Mother to 3 and a half-year-old twins, a 19 month old toddler and a husband with a thriving and time-consuming real estate business.
When she discovered a lump in her right breast she was told it was a result of breast-feeding. The diagnosis was a relief because she didn’t have time to worry about being sick. But the lump grew.
By the time Helen was accurately diagnosed, cancer had spread throughout her body, invading her lymph nodes and eventually vital organs.
Her busy life became a busy fight for life; surgery, aggressive treatment, followed by bouts of crippling sickness. But after 18 months, Helen lost her battle. She was just 31.
Her family and close friends were left reeling.
“It was such a surreal time. From the initial diagnosis, through the roller-coaster of treatments and the never-ending bad news – it was just such a blur,” said one of Helen’s closest friends, Carla Haddan.
“We were left feeling stunned. Helen’s sickness had been all consuming and after her death we thought, what do we do now?”
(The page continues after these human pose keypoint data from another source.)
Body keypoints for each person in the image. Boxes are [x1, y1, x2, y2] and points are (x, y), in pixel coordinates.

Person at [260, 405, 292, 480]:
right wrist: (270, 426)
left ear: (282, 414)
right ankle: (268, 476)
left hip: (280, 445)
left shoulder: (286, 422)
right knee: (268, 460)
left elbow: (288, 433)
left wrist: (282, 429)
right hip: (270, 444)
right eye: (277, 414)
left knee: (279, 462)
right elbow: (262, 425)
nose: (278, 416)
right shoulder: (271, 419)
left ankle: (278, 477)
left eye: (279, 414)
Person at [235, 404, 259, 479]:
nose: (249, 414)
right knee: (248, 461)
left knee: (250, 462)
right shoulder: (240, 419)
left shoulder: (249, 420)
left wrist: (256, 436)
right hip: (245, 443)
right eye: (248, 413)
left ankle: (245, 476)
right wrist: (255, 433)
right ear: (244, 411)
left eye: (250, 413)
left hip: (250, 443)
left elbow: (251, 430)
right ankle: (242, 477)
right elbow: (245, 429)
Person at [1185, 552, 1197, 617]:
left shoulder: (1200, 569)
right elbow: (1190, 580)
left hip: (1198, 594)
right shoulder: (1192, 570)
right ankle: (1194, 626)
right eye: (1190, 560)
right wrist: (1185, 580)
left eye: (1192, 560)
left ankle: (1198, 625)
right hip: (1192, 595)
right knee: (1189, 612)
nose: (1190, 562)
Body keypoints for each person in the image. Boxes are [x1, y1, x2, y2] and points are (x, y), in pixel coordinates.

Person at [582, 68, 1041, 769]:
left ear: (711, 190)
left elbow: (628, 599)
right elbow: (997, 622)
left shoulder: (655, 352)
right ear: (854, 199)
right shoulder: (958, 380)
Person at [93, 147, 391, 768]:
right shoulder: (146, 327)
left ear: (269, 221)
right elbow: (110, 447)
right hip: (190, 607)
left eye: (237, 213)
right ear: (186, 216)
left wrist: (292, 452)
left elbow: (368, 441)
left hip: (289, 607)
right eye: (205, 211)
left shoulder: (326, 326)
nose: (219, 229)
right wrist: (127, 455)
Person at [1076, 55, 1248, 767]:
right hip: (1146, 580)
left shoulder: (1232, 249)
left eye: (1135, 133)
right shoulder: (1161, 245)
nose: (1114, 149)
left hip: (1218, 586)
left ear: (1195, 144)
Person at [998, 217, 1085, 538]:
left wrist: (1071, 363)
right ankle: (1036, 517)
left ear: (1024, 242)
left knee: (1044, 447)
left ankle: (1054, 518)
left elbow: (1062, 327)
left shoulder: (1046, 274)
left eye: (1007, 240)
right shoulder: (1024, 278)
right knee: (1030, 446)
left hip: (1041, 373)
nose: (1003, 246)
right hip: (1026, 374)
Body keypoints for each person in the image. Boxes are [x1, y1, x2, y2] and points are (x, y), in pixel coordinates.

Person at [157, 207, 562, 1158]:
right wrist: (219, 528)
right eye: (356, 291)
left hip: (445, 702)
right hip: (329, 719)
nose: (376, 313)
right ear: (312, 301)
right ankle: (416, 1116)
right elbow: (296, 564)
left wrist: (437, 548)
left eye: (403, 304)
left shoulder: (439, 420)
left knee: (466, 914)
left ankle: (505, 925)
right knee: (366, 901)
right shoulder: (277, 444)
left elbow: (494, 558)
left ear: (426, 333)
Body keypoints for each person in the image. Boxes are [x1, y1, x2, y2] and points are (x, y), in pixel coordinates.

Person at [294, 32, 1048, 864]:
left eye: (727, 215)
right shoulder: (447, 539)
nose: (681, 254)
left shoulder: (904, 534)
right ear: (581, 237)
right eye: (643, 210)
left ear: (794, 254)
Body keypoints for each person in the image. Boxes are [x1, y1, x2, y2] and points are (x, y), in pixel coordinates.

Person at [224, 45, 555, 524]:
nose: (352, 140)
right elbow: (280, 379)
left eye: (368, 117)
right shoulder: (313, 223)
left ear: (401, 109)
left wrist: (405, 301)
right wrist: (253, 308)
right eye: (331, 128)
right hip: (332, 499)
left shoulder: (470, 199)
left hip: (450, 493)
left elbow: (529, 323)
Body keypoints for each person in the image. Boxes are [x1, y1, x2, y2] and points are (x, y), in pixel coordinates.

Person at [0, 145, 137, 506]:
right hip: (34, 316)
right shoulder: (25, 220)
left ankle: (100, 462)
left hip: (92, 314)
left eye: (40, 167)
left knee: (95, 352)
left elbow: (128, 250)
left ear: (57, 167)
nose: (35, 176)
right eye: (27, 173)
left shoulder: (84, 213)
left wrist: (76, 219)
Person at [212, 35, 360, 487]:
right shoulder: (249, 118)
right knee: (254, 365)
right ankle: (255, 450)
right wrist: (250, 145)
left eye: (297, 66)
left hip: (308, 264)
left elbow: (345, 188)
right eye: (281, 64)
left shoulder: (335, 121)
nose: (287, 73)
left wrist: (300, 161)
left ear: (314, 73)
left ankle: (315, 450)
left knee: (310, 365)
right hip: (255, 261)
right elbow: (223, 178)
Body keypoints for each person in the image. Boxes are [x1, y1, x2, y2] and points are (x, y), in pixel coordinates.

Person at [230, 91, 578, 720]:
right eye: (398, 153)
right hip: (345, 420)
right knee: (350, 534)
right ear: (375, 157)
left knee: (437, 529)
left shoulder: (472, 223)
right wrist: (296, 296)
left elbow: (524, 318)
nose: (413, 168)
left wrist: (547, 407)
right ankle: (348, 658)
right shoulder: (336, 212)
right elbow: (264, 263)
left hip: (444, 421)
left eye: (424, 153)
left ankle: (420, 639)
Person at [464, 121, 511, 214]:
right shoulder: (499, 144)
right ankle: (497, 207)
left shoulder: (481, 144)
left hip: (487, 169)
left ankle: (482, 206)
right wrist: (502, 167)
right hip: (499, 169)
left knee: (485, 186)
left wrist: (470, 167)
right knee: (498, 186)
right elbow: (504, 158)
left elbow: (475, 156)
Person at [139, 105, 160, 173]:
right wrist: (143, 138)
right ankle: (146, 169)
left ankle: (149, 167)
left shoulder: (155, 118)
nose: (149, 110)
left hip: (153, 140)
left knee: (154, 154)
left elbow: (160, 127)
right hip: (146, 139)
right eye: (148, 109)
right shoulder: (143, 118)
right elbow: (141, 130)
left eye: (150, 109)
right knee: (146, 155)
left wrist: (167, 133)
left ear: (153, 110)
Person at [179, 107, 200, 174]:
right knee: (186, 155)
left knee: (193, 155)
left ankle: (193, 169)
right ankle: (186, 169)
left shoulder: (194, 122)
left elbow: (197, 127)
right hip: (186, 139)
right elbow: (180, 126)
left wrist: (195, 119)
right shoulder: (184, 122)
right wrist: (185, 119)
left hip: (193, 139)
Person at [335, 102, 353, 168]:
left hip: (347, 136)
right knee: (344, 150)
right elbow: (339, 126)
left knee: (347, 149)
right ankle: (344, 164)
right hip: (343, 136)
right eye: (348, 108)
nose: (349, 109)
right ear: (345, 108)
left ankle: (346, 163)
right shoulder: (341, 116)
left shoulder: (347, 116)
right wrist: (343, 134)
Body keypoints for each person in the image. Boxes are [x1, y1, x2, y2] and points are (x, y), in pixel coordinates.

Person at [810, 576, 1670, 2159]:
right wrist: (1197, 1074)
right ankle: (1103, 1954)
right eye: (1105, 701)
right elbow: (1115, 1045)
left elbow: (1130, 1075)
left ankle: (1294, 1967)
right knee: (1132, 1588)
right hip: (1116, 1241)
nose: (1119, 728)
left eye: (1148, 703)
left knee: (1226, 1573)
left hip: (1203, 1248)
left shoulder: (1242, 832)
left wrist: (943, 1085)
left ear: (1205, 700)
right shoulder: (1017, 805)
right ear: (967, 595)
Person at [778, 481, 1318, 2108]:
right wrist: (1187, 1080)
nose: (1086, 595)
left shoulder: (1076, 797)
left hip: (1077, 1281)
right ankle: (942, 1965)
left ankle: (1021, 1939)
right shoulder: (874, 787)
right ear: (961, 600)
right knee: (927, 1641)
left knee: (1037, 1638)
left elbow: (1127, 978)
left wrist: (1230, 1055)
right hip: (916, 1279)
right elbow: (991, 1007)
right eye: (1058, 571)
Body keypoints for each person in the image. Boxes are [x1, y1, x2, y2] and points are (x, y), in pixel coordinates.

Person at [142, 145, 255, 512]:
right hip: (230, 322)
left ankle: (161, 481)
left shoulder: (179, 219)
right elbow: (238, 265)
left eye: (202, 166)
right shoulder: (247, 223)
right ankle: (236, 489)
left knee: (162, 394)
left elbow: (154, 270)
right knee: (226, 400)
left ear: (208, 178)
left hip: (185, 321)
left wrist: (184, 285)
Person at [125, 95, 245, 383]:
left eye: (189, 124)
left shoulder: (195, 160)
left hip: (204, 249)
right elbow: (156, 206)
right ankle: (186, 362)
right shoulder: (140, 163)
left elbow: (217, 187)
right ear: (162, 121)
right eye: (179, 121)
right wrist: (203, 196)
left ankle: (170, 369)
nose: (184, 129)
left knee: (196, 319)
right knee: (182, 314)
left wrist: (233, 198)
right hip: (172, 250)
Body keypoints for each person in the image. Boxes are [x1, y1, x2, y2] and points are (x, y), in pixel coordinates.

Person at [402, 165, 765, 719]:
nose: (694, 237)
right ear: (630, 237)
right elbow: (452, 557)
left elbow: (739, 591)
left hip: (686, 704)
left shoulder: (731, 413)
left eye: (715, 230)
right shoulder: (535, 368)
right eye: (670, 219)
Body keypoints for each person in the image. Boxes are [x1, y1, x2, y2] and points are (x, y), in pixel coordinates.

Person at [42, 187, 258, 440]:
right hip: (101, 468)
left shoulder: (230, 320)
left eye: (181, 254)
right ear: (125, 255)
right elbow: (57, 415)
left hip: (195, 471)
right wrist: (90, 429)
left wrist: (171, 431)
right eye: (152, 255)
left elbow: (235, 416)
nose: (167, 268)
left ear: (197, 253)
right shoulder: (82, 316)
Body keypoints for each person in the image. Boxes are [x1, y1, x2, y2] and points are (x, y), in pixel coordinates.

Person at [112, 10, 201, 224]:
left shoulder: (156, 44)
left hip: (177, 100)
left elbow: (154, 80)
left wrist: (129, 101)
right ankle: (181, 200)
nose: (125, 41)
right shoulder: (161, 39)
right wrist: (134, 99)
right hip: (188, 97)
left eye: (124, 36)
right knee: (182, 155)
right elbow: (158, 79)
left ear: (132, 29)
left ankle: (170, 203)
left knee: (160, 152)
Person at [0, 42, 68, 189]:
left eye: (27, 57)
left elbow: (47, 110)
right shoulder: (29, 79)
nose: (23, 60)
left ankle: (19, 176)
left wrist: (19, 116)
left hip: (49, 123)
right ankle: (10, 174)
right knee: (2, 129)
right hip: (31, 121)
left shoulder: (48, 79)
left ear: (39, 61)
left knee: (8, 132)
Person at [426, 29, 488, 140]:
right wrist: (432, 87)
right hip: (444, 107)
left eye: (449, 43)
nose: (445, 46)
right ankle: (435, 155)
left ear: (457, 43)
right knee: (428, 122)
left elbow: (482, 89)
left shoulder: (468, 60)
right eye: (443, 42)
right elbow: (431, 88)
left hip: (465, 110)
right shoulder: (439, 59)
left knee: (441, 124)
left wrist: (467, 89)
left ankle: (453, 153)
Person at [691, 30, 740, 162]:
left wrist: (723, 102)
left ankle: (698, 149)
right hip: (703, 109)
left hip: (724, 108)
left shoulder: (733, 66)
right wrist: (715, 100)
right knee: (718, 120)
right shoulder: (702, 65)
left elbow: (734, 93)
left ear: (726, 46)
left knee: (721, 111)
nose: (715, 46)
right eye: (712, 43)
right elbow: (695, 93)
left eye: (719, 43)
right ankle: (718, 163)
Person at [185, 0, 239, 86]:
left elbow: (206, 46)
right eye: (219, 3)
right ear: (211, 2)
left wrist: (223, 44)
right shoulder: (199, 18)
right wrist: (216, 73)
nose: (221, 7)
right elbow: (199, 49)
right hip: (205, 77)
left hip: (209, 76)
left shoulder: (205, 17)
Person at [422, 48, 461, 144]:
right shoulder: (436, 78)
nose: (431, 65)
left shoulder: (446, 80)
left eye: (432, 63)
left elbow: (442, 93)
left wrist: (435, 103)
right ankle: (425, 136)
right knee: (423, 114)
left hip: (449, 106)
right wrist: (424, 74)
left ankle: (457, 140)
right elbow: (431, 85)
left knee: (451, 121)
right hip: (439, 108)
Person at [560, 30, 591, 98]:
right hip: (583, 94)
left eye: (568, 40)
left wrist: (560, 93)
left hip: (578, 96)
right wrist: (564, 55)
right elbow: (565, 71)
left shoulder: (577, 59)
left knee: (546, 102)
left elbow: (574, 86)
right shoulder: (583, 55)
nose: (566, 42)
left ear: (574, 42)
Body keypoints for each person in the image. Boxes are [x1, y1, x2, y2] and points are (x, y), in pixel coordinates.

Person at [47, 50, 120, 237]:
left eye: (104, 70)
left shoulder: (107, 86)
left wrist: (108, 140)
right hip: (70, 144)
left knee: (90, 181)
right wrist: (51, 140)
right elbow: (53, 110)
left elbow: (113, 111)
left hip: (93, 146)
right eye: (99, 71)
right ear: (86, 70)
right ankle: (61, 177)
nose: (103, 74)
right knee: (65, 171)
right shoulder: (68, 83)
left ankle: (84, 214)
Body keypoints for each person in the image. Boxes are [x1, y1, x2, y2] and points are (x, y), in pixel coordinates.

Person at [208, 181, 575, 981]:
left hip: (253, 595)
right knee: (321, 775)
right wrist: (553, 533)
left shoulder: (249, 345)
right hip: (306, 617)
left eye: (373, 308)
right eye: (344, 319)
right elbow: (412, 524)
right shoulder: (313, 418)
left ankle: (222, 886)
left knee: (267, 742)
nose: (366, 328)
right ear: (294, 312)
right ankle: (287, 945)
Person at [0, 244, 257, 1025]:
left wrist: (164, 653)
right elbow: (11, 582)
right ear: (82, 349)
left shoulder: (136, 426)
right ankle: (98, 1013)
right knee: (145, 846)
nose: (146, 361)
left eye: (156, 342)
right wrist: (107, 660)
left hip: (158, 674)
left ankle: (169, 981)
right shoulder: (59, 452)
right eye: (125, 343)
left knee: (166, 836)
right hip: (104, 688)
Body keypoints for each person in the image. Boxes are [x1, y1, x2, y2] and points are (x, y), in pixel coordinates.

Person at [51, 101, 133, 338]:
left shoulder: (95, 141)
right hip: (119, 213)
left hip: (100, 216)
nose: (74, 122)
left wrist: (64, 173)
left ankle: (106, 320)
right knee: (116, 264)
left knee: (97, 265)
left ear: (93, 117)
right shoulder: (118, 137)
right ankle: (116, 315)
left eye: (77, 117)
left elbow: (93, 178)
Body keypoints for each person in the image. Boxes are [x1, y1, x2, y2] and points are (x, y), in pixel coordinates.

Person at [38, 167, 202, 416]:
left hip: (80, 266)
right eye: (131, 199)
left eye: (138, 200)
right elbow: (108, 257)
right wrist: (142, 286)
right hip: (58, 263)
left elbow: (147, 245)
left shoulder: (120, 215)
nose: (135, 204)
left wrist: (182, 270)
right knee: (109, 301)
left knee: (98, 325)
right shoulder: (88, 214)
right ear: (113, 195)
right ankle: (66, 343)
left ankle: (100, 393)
Carla helped form a Foundation in Helen’s name and approached the Wesley Breast Clinic in Brisbane, a busy centre that screens and diagnoses 25 000 women annually, on average 100 a day from throughout Southern Queensland and Northern New South Wales.
“There was a group of us, her sister and close friends. We wanted to do something productive and obviously it was also a way of coping with our grief.”
Dr Lisa Erzetich, Director of the Wesley Breast Clinic said at the top of the Clinic’s wish-list was Digital Mammography Equipment – technology that is particularly useful in diagnosing breast abnormalities in younger women or those with dense breast tissue.
“Digital Mammography produces greatly enhanced image quality, which is crucial for early diagnosis,” Dr Erzetich said.
“Digital technology also allows us to adopt other emerging technologies such as Computer Aided Diagnosis and Tomosynthesis. There are added benefits from reduced radiation doses and productivity gains, as the entire examination can be completed more quickly,” Dr Erzetich said.
After that initial meeting, the Helen Hackett Foundation was born and now it had a clear goal.
“I remember that first meeting so clearly,” said Carla.
“We all looked at each other and said ‘right, we’re going to raise enough money to buy this equipment.”